Symbolic constraints and statistical methods: Use together for best results

Constantine Lignos

February 18, 2013


Language is a product of the human mind, and language data reflect the mind's underlying structures, constraints, and limitations. Many of these restrictions appear to be symbolic and may not have obvious statistical analogues. In this talk, I will present my research into two areas where taking advantage of insights into linguistic and cognitive structure has enabled the development of computationally efficient solutions that combine the strengths of symbolic and statistical methods.

(1) Language and codeswitching identification: short, often mixed-language messages such as those on Twitter pose obvious challenges for language identification systems designed for single language documents. I'll present Codeswitchador, a system I developed as a part of SCALE 2012 which can accurately perform word-by-word language identification in short messages and identify codeswitching in large scale data sets. I'll discuss the application of the system to construct the first large-scale corpus of Spanish/English codeswitched tweets and evaluate previous linguistic claims made regarding preferred contexts and structural constraints on codeswitching.

(2) Infant word segmentation: During the first year of life, infants begin to segment words from a continuous stream of sounds.

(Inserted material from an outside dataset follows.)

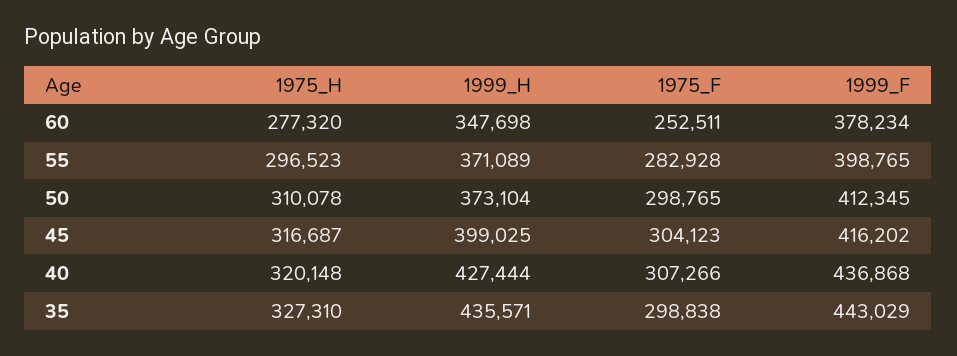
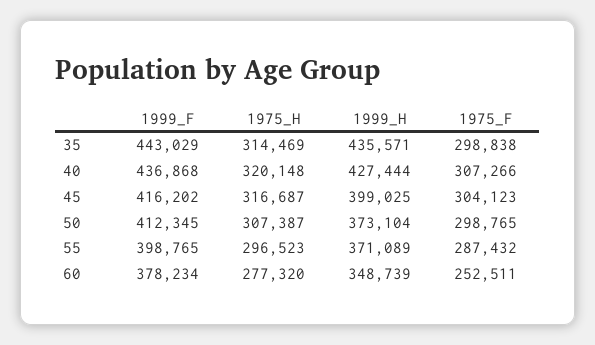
1999_H, 60: 347698 -> 348739
1975_F, 55: 282928 -> 287432
1975_H, 50: 310078 -> 307387
1975_H, 35: 327310 -> 314469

While previous computational models have proposed possible statistical solutions to word segmentation, these models make no attempt to be cognitively plausible or reflect infants' development. I’ll review previous adult and infant word segmentation experiments and draw on that work to motivate an efficient, cognitively-oriented, online-learning word segmentation model. I’ll demonstrate that it performs well and displays characteristics of children's changes in performance and error patterns.

This line of research demonstrates that taking advantage of linguistic structure in conjunction with large scale data can lead to the development of high-performing, computationally efficient solutions for natural language problems.


Constantine Lignos is a PhD student in the University of Pennsylvania Computer and Information Science department. His research focuses on efficient approaches to unsupervised and resource-constrained language processing applications. His main areas of research include unsupervised learning of words and word structure, modeling cognitive language processes, and natural language understanding for robotics. He has built a number of language learning and understanding systems with cognitive underpinnings: MORSEL, a rule-based unsupervised morphological analyzer, CATS, an efficient and cognitively plausible infant word segmentation model, SLURP, a system for natural language understanding for human-robot interaction, and Codeswitchador, a system for language and codeswitching identification at the word level developed as a part of SCALE 2012. Before starting graduate school, he received a B.A. in Computer Science and Psychology from Yale and worked at Microsoft on speech recognition, text-to-speech, and dialog systems for automotive platforms, contributing to the Ford Sync and Kia UVO products.